Secondo l’articolo 35 del Dpr 396/2000 il nome imposto al figlio deve corrispondere al sesso. E’ così che una coppia di genitori che aveva voluto chiamare la figlia ormai di un anno e mezzo Blu si sono visti recapitare un avviso di convocazione alla procura della Repubblica di Milano. Ma come, in un’epoca storica dove le barriere tra i due sessi sono state abbattute, dove i figli possono diventare transgender, cioè cambiare sesso in qualunque momento, dove addirittura si proclama la neutralità di genere sessuale, ci si sofferma su queste banalità, che tra l’altro fanno comodo a tutti? Cosa c’è di meglio di un nome che non è maschile né femminile per indicare il sesso neutro, qualora in futuro questa bambina non si sentisse né maschio né femmina? Ma la legge è legge, probabilmente ancora per poco, e il procuratore ha letto loro le disposizioni al proposito: “Considerato che si tratta di nome moderno legato al termine inglese Blue, ossia il colore Blu, e che non può ritenersi attribuibile in modo inequivoco a persona di sesso femminile l’atto di nascita deve essere rettificato, anteponendo altro nome onomastico femminile che potrà essere indicato dai genitori nel corso del giudizio”.
I GENITORI CONVOCATI
Se la coppia non si presenterà, il nome lo deciderà d’ufficio il giudice, così prevede la legge.

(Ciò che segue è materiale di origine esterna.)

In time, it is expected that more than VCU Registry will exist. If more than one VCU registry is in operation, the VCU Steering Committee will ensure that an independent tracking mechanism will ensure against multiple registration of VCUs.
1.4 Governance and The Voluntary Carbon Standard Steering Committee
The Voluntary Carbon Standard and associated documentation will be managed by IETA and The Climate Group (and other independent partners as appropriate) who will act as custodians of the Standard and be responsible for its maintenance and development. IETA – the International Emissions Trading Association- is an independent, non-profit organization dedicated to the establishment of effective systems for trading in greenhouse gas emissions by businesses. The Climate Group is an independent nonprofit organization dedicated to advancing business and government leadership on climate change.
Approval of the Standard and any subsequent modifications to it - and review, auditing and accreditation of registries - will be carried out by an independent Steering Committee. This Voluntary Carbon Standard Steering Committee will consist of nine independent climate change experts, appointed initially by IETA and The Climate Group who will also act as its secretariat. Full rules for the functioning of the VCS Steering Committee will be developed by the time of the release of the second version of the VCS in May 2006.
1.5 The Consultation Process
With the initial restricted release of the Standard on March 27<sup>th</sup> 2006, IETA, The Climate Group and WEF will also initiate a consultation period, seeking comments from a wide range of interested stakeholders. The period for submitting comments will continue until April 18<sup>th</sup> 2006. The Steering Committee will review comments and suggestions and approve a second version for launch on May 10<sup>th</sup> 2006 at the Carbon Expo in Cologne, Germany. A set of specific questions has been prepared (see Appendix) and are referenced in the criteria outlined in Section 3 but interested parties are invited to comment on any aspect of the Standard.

La bambina ha un anno e mezzo ormai ed è abituata a sentirsi chiamare così: “Quando ci siamo presentati all’anagrafe per la registrazione ci avevano avvisato che poteva esserci il rischio di venir richiamati, ma ogni anno, secondo i dati Istat, ci sono circa sette Blu, in prevalenza bimbe. Non ci aspettavamo di dover cambiare nome un anno e mezzo dopo, quando ormai anche nostra figlia sa di chiamarsi Blu ed è scritto ovunque” dice il padre che, aggiunge, cercherà di convincere il giudice che all’estero il nome Blu è tranquillamente permesso.